Let $E,F$ be topological vector spaces, where the topology on $E$ is induced by a metric $d$. Let $\phi:E\to F$ be a continuous, open, surjective map. For any two closed subsets $A,B\subseteq F$ define $$D(A,B):=\inf_{a\in E: \phi(a)=A} d(a,\phi^{-1}(B)).$$ If $D(A,B)=0$, then there must be some $a\in \phi^{-1}(A)\cap \phi^{-1}(B)$. This would come down to finding $a\in E$ such that $\phi(a)\in A$ and $\exists b_n\in E, \phi(b_n)\in B$ with $b_n\to a$ (since $\phi$ is continuous and $B$ is closed). Of course, we could switch the roles of $A$ and $B$.

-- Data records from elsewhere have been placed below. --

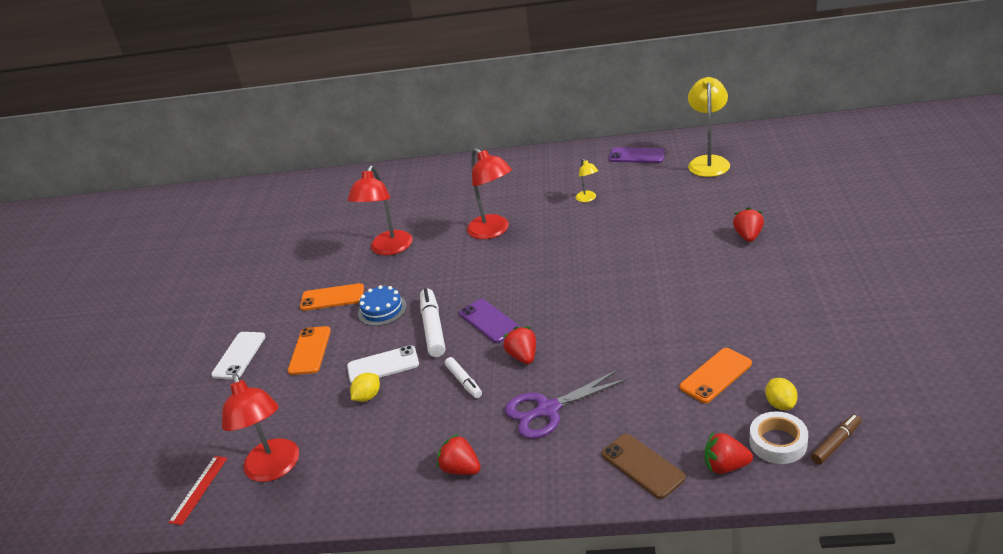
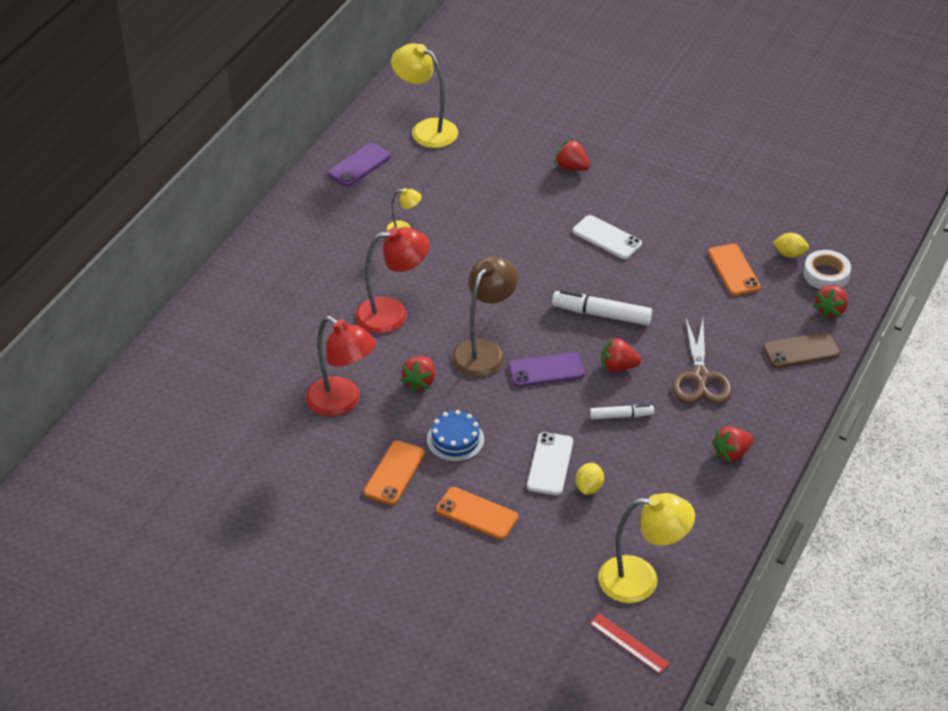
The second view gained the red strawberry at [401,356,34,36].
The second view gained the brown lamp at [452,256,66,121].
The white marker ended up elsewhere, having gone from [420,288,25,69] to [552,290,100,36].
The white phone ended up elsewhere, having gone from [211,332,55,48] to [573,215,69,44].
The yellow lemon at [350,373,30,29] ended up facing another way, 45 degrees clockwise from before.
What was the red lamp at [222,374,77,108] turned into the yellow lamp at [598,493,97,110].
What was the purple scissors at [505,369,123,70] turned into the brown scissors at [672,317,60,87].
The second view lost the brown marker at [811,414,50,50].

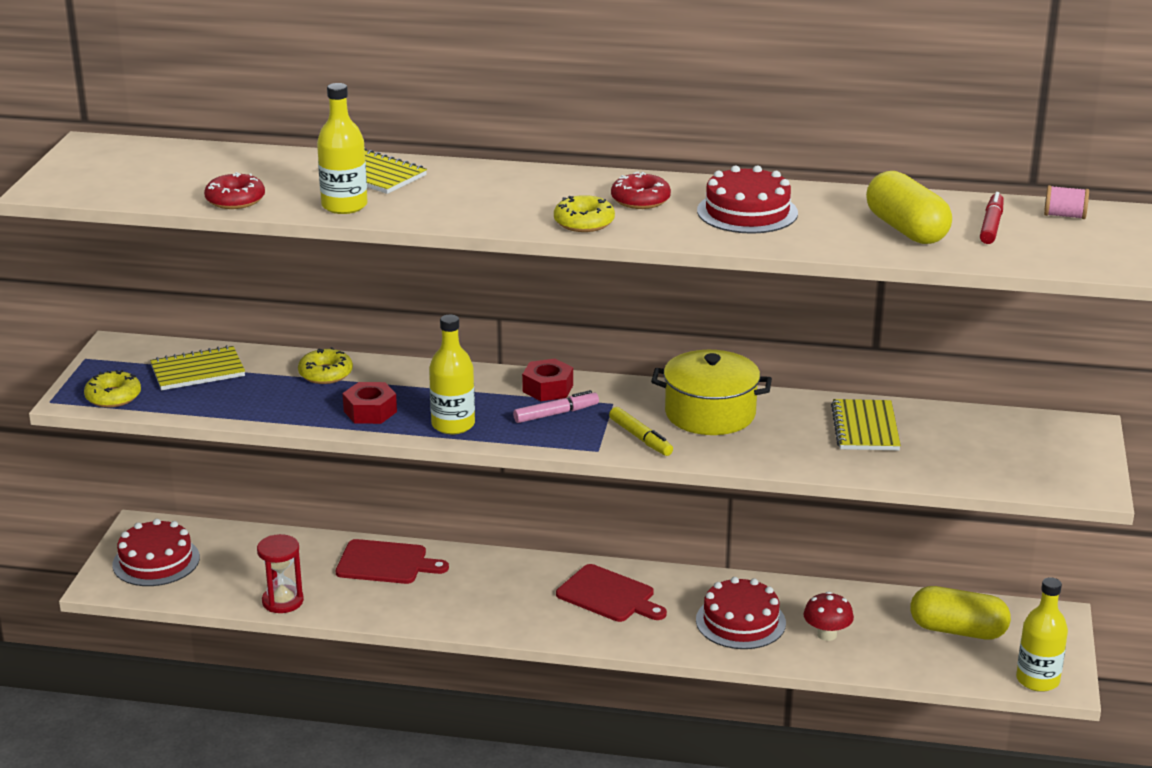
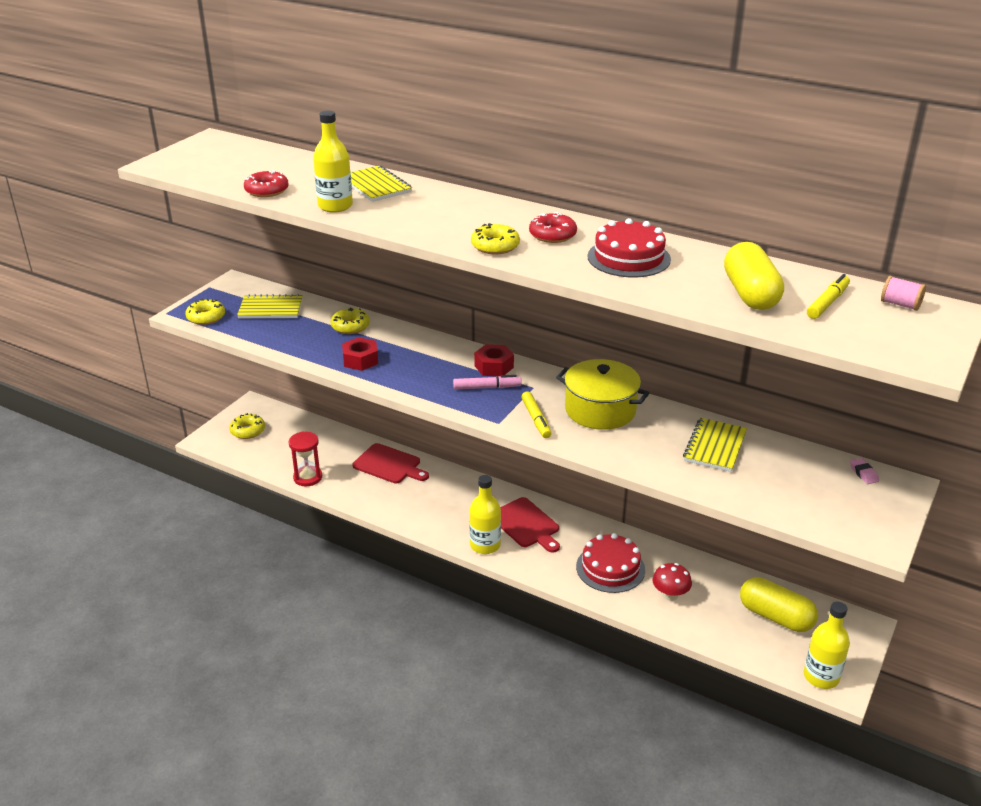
Where the red cake stood at [112,519,88,67], the yellow donut came to stand at [229,413,36,26].
The yellow bottle ended up elsewhere, having gone from [429,314,46,120] to [469,475,32,79].
What was the red marker at [980,192,24,52] turned into the yellow marker at [807,274,43,45].
The second view gained the pink eraser at [850,458,29,26].

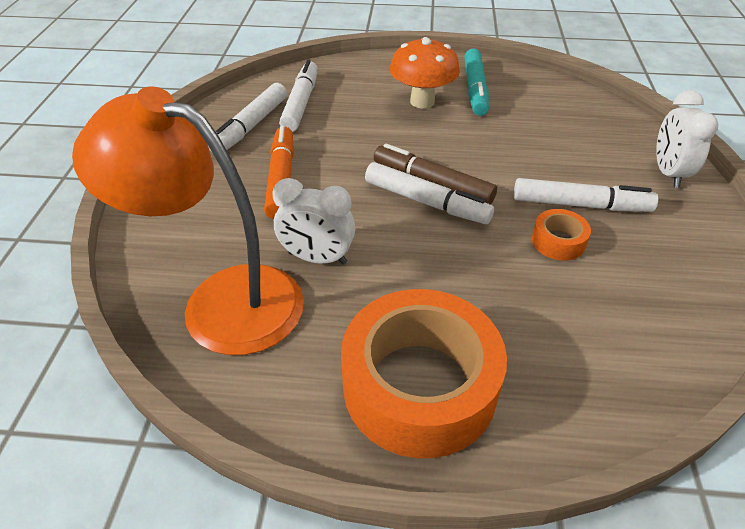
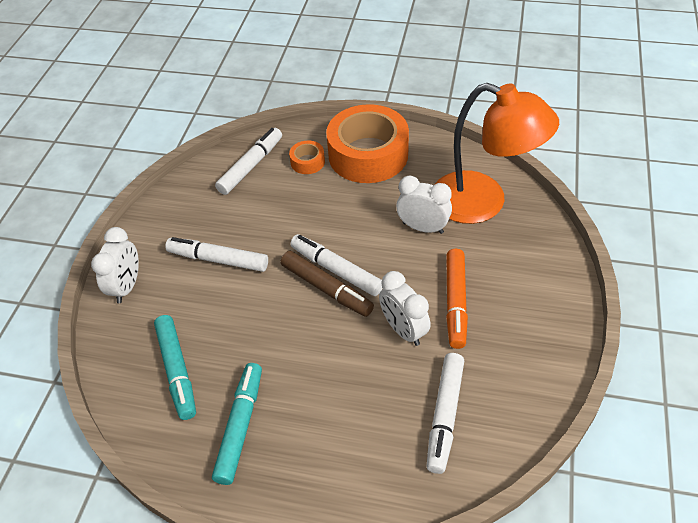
The second view gained the turquoise marker at [154,315,42,105].
The white marker ended up elsewhere, having gone from [208,83,79,67] to [215,128,67,67].
The orange tape ended up elsewhere, having gone from [532,209,59,52] to [289,141,36,33].
The second view gained the white clock at [379,271,52,75].
The second view lost the orange mushroom at [390,37,70,72].

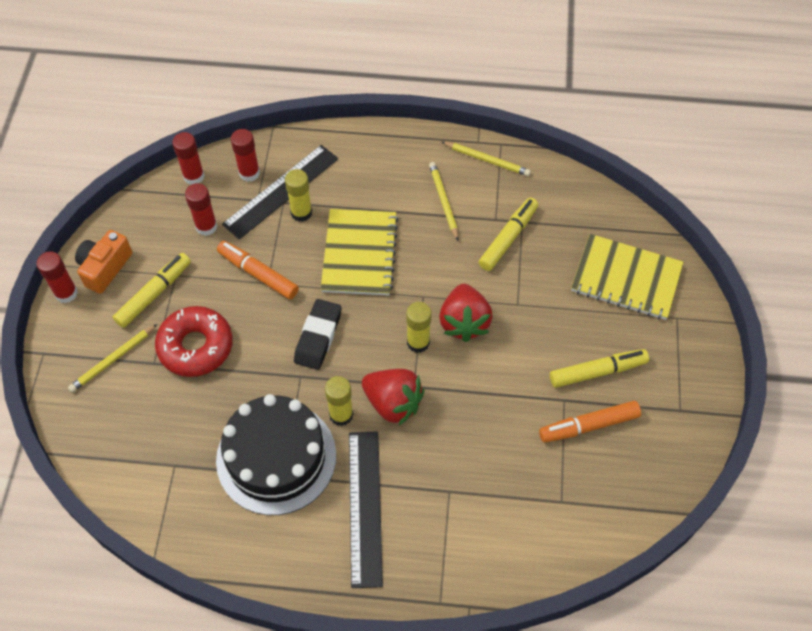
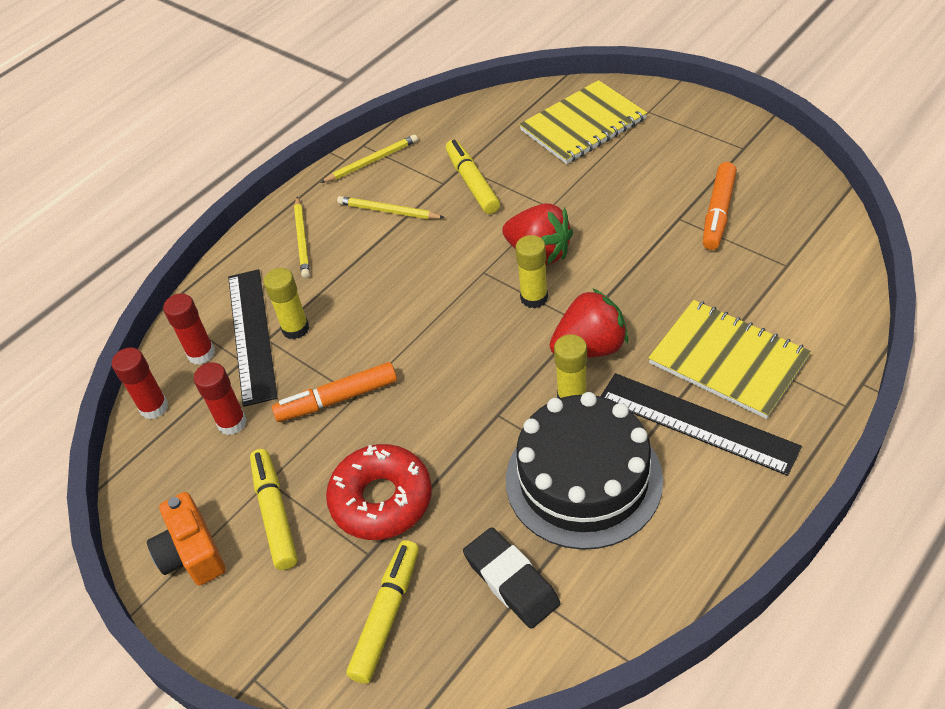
The yellow pencil ended up elsewhere, having gone from [68,324,89,68] to [294,197,16,81].
The yellow marker ended up elsewhere, having gone from [550,349,99,39] to [346,540,73,144].
The black eraser ended up elsewhere, having gone from [294,299,47,71] to [463,527,97,102].
The yellow notebook ended up elsewhere, having gone from [321,209,77,87] to [648,300,163,119].
The second view lost the red glue stick at [37,251,41,52].

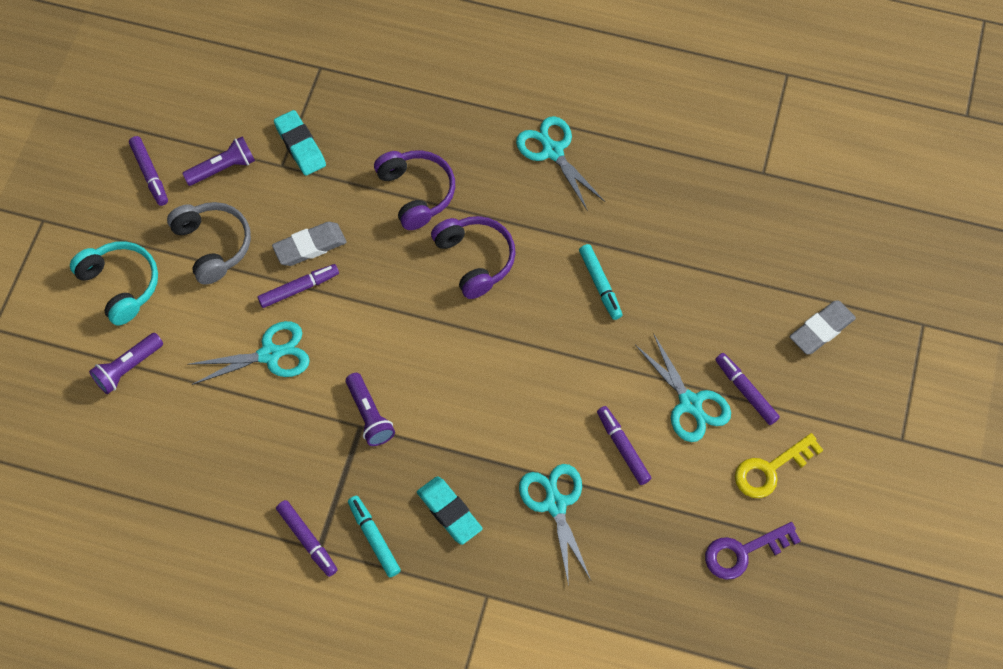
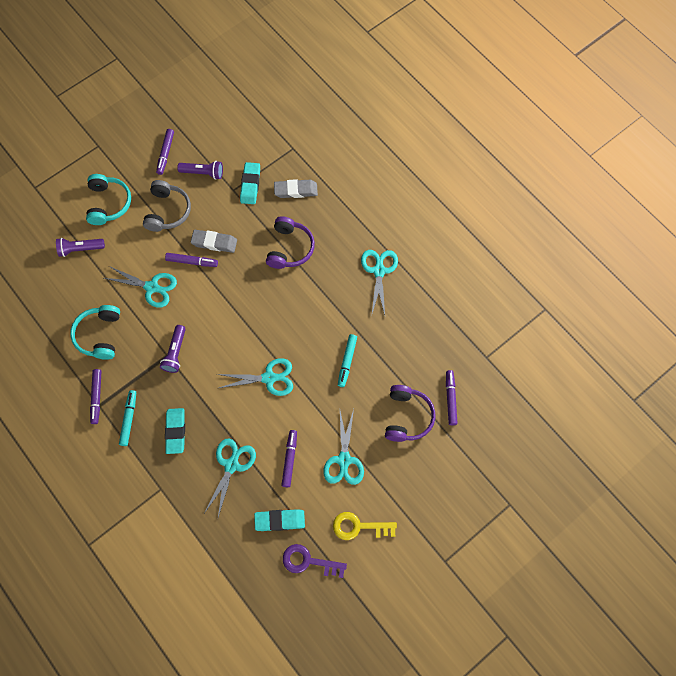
The second view gained the turquoise headphones at [70,305,50,55].
The second view gained the turquoise scissors at [217,358,76,38].
The second view gained the turquoise eraser at [254,509,51,22].
The grey eraser ended up elsewhere, having gone from [789,301,67,54] to [274,179,44,19].
The purple headphones ended up elsewhere, having gone from [431,216,85,83] to [385,385,50,57].
The purple marker ended up elsewhere, having gone from [715,353,65,72] to [446,370,12,55].

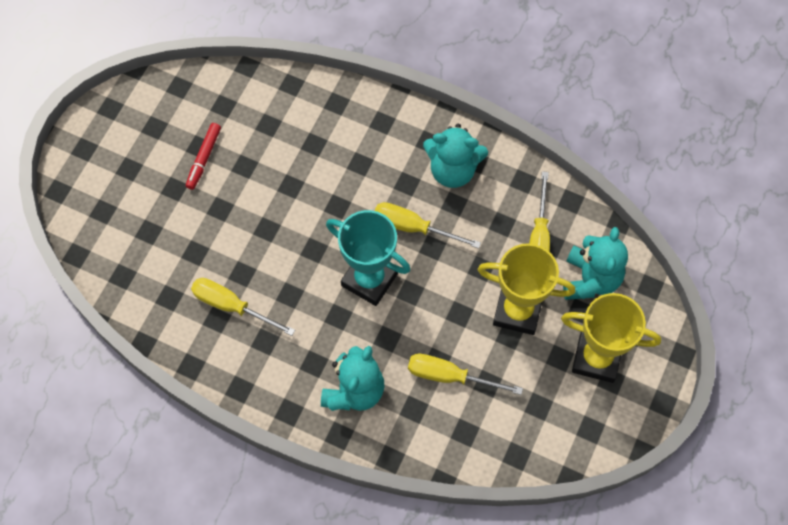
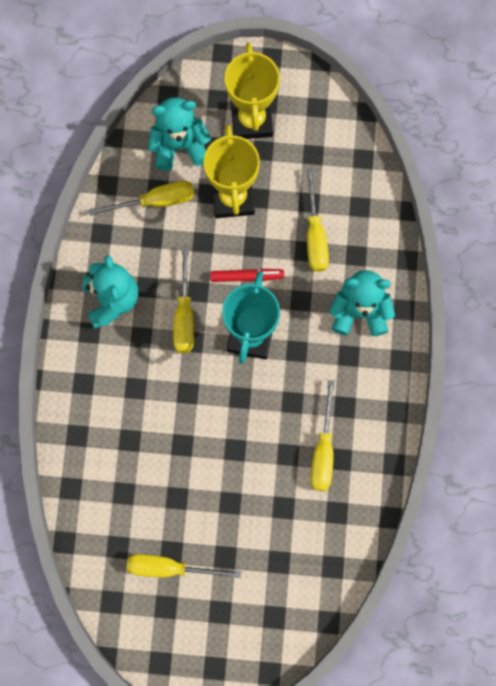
The second view gained the yellow screwdriver at [127,554,114,24].
The red marker ended up elsewhere, having gone from [186,123,35,67] to [210,269,74,13].

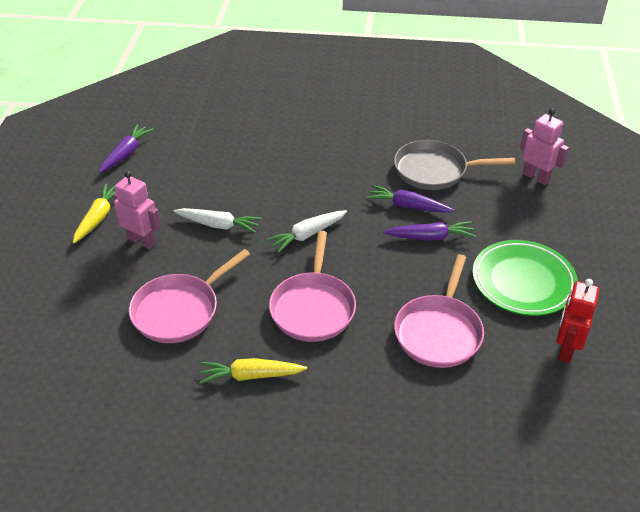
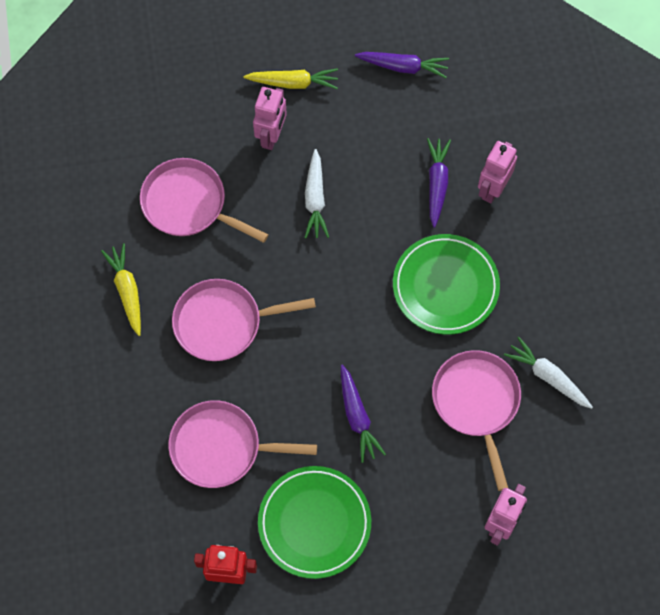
The second view gained the green plate at [393,234,107,101].
The purple carrot ended up elsewhere, having gone from [366,185,88,28] to [427,138,24,90].
What was the grey pan at [394,140,121,50] turned into the pink pan at [432,350,89,141].
The second view gained the pink robot at [478,141,39,62].
The white carrot ended up elsewhere, having gone from [266,210,81,43] to [504,336,89,73].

If $D(A,B)=0$, then $\forall n\exists a_n\in E, \phi(a_n)\in A: d(a_n,\phi^{-1}(B))<1/n$. The candidate $a\in E$ would have to be the limit of $(a_n)_n$, but are we even sure this limit exists?
How can I prove the existence of such an $a$?
This is not true (if I understood your claim correctly). Take $E=F=\mathbb R^2$ and $\phi=id$, and define $$ A=\{(x,y): \ xy=1\}, B=\{(x,y): \ xy=0\}. $$ Then $D(A,B)=0$ but $A\cap B=\emptyset$.
The problem in your attempt is: $d(a_n,B)<1/n$ implies existence of $b_n\in B$ such that $d(a_n,b_n)<1/n$. But neither of the sequences $(a_n)$ or $(b_n)$ needs to be convergent. Here, compactness of one of the sets is needed.